Trying Not To Think

So far the Sean Kernan Master Class on Creativity for Masters has been about not thinking. It's been about dancing and meditation, about motion and cooperation, about focus and watching. Exercises abound to get us out of our heads and out of our own way. We've thrown a variety of imaginary balls (including tennis, soft, foot, volley, and beach) around a parking lot. We've had a tug-of-war with an imaginary rope. We've moved around a room attempting to form an equilateral triangle with two other members of our class that we've secretly picked (hard to explain - good spot for a video example?)

We've interpreted random music and prose with extemporaneous dance and a bit of acting. And today we did a series of exercises dealing with movement and gesture and cooperation using something called Viewpoints as developed by stage director Anne Bogart. I "cooperated" with John Paul Caponigro in an exercise where we took turns supporting various percentages of our partners body weight - maybe a video of John Paul supporting me 100% ( yeah replace "supporting" with "riding") will surface before week's end.

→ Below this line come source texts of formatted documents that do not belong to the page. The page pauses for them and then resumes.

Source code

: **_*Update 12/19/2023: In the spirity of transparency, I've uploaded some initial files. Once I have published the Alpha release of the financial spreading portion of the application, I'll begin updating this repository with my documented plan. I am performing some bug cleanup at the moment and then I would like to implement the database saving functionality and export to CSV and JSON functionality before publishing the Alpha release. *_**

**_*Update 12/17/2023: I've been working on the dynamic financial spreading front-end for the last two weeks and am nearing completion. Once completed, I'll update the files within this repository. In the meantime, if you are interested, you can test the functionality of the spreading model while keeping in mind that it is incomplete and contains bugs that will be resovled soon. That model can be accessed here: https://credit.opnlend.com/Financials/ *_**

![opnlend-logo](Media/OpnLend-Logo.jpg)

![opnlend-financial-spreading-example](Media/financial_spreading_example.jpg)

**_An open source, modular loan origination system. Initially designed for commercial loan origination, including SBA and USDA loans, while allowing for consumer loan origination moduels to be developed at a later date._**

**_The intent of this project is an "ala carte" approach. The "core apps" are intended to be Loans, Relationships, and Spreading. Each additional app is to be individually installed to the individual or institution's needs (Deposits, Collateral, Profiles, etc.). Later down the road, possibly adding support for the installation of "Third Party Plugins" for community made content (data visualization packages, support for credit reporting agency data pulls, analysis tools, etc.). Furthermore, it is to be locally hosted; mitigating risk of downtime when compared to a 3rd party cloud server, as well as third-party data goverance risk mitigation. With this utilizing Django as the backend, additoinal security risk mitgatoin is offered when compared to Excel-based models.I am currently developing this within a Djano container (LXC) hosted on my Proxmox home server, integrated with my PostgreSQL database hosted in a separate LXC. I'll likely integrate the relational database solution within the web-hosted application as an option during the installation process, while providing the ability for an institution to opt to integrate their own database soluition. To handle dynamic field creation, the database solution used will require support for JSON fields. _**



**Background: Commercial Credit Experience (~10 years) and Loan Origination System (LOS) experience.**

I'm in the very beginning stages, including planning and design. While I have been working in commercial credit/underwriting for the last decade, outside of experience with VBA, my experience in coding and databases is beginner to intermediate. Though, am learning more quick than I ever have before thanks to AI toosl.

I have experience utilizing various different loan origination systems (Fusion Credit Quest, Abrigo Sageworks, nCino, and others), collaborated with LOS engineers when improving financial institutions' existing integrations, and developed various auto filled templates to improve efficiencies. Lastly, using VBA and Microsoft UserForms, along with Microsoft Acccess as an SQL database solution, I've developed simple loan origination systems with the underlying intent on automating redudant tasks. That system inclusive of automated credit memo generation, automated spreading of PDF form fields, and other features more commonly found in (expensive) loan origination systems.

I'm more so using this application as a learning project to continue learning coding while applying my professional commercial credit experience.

The last part of today was our first bit of traditional free-form workshop banter and talking shop - and psychotherapy. Who are your mentors? Do you edit your own work? Is pain important to art and creativity? And just why are so many visual artists diagnosed with attention deficit?
Being diagnosed with the alphabet soup of disorders myself, I was wishing I had better retention of John Ratey's Shadow Syndromes in which he discusses the positive aspects of mild disorders like OCD, hypomania and attention deficit. Another work I couldn't recall this afternoon in class is a fascinating work by Thom Hartman in ADD-A Different Perception in which he theorizes that the ADD trait is a leftover from the era when humans were hunters not farmers. These ADD traits or symptoms such as constantly scanning the environment and lost-in-thought day-dreaming followed by periods of hyperfocus on one activity can be seen to be beneficial to a hunter - or maybe even a photographer.

I'm seeing the development of a new reading list for creativity. More tomorrow.